• _Teks Bacaan_:

····················

Dalam sidang di Pengadilan Tindak Pidana Korupsi Jakarta, Rabu, jaksa penuntut umum Komisi Pemberantasan Korupsi Ali Fikri mengatakan uang itu diserahkan oleh Jarot Budi Prabowo secara bertahap melalui Ali Sadli sehingga berjumlah Rp240 juta, yang masing-masing diterima terdakwa sejumlah Rp200 juta dan Ali Sadli sejumlah Rp40 juta.

Rochmadi Saptogiri selaku penanggung jawab bersama Ali Sadli yang sebagai wakil penanggung jawab bertugas menentukan Opini Wajar Tanpa Pengecualian (WTP) terhadap Laporan Hasil Pemeriksaan (LHP) atas Laporan Keuangan Kementerian Desa, Pembangunan Daerah Tertinggal dan Transmigrasi (Kemendes PDTT) tahun 2016.

"Padahal masih ada beberapa temuan dalam pemeriksaan atas pengelolaan dan pertanggungjawaban belanja tahun 2015 dan semester 1 tahun 2016 pada Kemendes PDTT yang belum ditindaklanjuti yang semestinya mempengaruhi opini tersebut," tambah jaksa Ali.

····················

• _Baris Data_:
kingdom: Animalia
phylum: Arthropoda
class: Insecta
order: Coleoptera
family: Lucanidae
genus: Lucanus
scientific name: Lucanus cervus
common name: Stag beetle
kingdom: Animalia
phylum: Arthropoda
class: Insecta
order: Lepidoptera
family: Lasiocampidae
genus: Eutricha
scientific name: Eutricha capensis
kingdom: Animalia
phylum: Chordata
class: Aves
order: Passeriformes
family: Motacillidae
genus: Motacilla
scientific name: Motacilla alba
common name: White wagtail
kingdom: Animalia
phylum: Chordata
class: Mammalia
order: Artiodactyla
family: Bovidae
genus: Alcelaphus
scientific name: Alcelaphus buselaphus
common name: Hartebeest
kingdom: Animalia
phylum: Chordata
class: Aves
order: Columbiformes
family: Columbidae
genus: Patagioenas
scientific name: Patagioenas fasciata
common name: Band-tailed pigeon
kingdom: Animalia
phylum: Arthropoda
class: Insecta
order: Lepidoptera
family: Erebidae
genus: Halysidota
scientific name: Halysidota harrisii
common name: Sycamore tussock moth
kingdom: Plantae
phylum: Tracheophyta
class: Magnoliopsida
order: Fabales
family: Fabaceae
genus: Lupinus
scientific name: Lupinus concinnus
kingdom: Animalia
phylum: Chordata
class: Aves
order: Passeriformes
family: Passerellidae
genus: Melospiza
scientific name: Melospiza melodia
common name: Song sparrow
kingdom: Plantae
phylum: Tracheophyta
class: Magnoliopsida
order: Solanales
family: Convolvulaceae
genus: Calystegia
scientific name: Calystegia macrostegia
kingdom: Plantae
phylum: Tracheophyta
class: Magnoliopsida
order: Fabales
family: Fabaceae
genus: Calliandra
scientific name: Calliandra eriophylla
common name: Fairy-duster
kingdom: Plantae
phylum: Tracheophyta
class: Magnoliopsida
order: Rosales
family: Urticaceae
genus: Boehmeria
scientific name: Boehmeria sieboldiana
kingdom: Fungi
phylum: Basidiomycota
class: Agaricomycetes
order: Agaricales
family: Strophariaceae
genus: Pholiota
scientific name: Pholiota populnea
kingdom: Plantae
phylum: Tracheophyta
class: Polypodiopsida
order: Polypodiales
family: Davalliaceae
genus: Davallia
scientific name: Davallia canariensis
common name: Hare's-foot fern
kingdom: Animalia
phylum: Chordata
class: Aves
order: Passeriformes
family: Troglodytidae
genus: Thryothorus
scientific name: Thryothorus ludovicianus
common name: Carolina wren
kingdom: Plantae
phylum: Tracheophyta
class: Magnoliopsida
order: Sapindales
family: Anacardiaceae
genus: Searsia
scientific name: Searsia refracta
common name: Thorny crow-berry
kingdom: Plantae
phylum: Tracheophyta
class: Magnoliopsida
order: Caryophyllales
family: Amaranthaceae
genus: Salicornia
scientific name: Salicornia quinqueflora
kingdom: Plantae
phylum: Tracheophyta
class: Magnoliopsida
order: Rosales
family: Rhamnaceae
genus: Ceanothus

····················

• _Tugas_:
Dalam teks tentang sidang korupsi di Jakarta, berapa bagian dari uang Rp240 juta yang diterima Ali Sadli?

• _Jawaban_:
Rp40 juta.